Mar 24 2017
In many neurodegenerative conditions — Parkinson's disease, amyotrophic lateral sclerosis (ALS) and peripheral neuropathy among them — an early defect is the loss of axons, the wiring of the nervous system. When axons are lost, nerve cells can't communicate as they should, and nervous system function is impaired. In peripheral neuropathy in particular, and perhaps other diseases, sick axons trigger a self-destruct program.
In new research, scientists at Washington University School of Medicine in St. Louis have implicated a specific molecule in the self-destruction of axons. Understanding just how that damage occurs may help researchers find a way to halt it.
The study is published March 22 in the journal Neuron.
"Axons break down in a lot of neurodegenerative diseases," said senior author Jeffrey D. Milbrandt, MD, PhD, the James S. McDonnell Professor and head of the Department of Genetics. "Despite the fact these diseases have different causes, they are all likely rooted in the same pathway that triggers axon degeneration. If we could find a way to block the pathway, it could be beneficial for many different kinds of patients."
Since the molecular pathway that leads to loss of axons appears to do more harm than good, it's not clear what role this self-destruct mechanism plays in normal life. But scientists suspect that if the pathway that destroys axons could be paused or halted, it would slow or prevent the gradual loss of nervous system function and the debilitating symptoms that result. One such condition, peripheral neuropathy, affects about 20 million people in the United States. It often develops following chemotherapy or from nerve damage associated with diabetes, and can cause persistent pain, burning, stinging, itching, numbness and muscle weakness.
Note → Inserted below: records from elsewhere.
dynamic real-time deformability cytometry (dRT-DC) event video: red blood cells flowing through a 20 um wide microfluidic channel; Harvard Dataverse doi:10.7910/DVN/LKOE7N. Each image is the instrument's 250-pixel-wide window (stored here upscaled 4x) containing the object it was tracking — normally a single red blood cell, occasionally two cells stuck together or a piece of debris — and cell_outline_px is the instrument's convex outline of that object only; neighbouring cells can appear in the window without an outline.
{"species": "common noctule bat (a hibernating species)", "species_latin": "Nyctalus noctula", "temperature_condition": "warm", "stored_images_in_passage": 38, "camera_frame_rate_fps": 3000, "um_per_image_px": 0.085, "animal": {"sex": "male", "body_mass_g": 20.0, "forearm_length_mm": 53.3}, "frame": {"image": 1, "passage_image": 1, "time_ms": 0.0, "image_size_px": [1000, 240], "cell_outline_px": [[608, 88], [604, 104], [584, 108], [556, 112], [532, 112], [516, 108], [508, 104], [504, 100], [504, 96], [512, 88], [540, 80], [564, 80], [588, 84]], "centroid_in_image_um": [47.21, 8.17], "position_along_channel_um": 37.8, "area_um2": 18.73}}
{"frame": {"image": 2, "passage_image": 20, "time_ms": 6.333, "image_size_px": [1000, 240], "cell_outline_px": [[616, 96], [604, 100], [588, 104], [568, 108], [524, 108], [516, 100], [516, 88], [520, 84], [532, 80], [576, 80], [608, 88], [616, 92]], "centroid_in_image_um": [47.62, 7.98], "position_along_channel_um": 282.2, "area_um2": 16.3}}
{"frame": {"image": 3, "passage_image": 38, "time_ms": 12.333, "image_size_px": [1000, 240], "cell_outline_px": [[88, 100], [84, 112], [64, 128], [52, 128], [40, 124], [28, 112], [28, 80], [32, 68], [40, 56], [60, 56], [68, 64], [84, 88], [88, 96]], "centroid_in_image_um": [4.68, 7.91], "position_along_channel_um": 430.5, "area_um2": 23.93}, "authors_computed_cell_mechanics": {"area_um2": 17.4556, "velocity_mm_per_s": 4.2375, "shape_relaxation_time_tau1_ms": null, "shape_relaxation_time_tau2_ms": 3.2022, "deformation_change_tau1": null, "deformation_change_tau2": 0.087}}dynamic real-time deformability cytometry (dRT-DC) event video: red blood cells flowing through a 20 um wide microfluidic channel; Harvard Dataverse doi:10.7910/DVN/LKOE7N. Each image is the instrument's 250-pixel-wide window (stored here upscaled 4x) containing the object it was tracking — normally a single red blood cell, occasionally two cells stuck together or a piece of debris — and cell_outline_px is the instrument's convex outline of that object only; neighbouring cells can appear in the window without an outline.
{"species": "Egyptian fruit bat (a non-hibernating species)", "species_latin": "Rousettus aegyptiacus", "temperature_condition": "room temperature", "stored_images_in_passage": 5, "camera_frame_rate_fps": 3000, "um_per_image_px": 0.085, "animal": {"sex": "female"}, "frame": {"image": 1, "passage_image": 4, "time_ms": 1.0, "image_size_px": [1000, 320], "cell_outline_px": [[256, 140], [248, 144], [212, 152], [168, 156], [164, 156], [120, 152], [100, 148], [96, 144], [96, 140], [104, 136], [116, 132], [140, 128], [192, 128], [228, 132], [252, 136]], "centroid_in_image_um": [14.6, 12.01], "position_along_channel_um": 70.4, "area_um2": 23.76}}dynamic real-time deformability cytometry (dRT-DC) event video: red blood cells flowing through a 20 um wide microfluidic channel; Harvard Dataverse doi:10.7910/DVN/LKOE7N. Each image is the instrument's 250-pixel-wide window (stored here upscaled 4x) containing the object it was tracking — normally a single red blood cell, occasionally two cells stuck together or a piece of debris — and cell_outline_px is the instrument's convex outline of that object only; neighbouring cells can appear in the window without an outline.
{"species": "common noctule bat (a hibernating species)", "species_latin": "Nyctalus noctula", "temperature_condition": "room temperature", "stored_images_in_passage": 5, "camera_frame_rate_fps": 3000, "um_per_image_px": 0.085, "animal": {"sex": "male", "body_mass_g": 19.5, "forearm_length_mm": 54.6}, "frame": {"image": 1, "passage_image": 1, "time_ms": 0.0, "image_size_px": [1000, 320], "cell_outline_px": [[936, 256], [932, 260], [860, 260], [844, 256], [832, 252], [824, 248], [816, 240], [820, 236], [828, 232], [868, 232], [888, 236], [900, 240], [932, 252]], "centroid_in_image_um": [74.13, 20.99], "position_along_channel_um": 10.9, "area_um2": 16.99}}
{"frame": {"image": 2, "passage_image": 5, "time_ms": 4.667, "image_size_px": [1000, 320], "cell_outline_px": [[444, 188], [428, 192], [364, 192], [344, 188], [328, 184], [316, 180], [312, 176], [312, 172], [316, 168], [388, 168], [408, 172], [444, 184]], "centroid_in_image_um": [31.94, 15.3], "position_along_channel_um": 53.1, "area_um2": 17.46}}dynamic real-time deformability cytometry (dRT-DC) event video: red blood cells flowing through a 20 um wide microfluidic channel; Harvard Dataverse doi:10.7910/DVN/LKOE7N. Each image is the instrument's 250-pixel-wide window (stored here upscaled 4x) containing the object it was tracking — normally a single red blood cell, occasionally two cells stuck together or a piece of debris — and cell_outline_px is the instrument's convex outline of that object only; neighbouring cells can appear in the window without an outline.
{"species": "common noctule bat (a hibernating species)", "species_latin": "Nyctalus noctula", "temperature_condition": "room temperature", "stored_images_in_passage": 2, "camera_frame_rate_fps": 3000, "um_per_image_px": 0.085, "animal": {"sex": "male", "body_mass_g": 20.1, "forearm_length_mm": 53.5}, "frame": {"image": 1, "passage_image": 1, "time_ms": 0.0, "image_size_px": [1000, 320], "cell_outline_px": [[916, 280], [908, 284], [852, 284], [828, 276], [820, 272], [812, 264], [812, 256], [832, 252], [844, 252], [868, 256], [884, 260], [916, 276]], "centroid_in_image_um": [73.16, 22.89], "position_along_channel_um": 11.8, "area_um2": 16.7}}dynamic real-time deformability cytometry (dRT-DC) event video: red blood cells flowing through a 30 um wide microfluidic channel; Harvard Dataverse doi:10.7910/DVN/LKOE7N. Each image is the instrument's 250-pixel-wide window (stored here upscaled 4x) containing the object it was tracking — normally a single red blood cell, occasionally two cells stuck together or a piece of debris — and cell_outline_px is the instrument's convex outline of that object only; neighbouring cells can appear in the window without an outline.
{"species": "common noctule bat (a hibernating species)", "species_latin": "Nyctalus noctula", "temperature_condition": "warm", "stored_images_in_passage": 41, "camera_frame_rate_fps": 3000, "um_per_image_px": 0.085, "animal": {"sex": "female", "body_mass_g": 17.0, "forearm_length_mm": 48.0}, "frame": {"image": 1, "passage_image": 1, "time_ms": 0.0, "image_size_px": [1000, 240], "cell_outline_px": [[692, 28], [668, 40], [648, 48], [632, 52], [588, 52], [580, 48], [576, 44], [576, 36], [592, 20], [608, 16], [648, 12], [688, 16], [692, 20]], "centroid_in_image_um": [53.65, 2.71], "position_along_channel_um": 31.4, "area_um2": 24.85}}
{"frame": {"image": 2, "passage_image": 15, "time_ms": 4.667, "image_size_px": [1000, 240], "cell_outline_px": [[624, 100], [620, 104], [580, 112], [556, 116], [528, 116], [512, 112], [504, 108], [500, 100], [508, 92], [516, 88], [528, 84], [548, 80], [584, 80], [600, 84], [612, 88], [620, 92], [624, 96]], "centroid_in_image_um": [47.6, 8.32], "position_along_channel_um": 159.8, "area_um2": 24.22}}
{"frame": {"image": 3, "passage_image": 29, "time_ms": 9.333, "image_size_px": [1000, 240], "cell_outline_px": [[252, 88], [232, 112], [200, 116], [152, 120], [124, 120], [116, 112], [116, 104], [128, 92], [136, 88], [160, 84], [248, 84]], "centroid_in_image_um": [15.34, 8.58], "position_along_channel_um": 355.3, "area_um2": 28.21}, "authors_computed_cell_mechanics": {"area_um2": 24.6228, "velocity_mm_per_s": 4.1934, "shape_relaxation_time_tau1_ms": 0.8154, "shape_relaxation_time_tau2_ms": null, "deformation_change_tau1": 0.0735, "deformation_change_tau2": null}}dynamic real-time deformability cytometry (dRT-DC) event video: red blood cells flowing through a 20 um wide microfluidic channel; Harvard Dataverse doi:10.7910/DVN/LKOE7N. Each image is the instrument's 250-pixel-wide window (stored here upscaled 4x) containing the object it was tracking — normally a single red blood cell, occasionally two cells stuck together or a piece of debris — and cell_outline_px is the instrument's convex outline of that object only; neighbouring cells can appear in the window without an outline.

"Peripheral neuropathy is by far the most common neurodegenerative disease," said co-author Aaron DiAntonio, MD, PhD, the Alan A. and Edith L. Wolff Professor of Developmental Biology. "Patients don't die from it, but it has a huge impact on quality of life."
In previous studies, Stefanie Geisler, MD, an assistant professor of neurology, working with DiAntonio and Milbrandt, showed that blocking this axon self-destruction pathway prevented the development of peripheral neuropathy in mice treated with the chemotherapy agent vincristine. The hope is that if methods are developed to block this pathway in people, then it might be possible to slow or prevent the development of neuropathy in patients.
Toward that end, the Milbrandt and DiAntonio labs showed that a molecule called SARM1 is a central player in the self-destruct pathway of axons. In healthy neurons, SARM1 is present but inactive. For reasons that are unclear, injury or disease activate SARM1, which sets off a series of events that drains a key cellular fuel — called nicotinamide adenine dinucleotide (NAD) — and leads to destruction of the axon. Though the researchers previously had shown SARM1 was required for this chain of events to play out, the details of the process were unknown.
SARM1 and similar molecules — those containing what are called TIR domains — most often are studied in the context of immunity, where these domains serve as scaffolds. Essentially, TIR domains provide a haven for the assembly of molecules or proteins to perform their work.
The researchers had assumed that SARM1 acted as a scaffold to provide support for the work of destroying axons, beginning with the rapid loss of cellular fuel that occurs minutes after SARM1 becomes active. The scientists set about searching for the demolition crew — the active molecule or molecules that use the SARM1 scaffold to carry out the demolition. The study's first author, Kow A. Essuman, a Howard Hughes Medical Institute Medical Research Fellow and an MD/PhD student in Milbrandt's lab, performed a litany of cellular and biochemical experiments searching for the demolition crew and came up empty.
"We performed multiple experiments but could not identify molecules that are traditionally known to consume NAD," Essuman said.
But as a last resort, the investigators tested SARM1 itself. To their great surprise, they found it was doing more than simply providing a passive platform. Specifically, the researchers showed SARM1's TIR domain acts as an enzyme, a molecule that carries out biochemical reactions, in this case destroying axons by first burning all their NAD cellular fuel.
"There are more than 1,000 papers describing the function of proteins containing TIR domains," DiAntonio said. "No one had ever shown that this type of molecule could be an enzyme. So we went into our experiments assuming SARM1 was only a scaffold and that there must be some other enzyme responsible for demolition of the axon. We essentially searched for a demolition crew, only to discover that the scaffold itself is destroying the structure. It's the last thing you would expect."
The findings suggest molecules similar to SARM1 — those with TIR domains and known to serve as scaffolds in the immune system — may prove to have additional functions that go beyond their structural roles. The research also invites a search for drugs that block the SARM1 enzyme from triggering axonal destruction.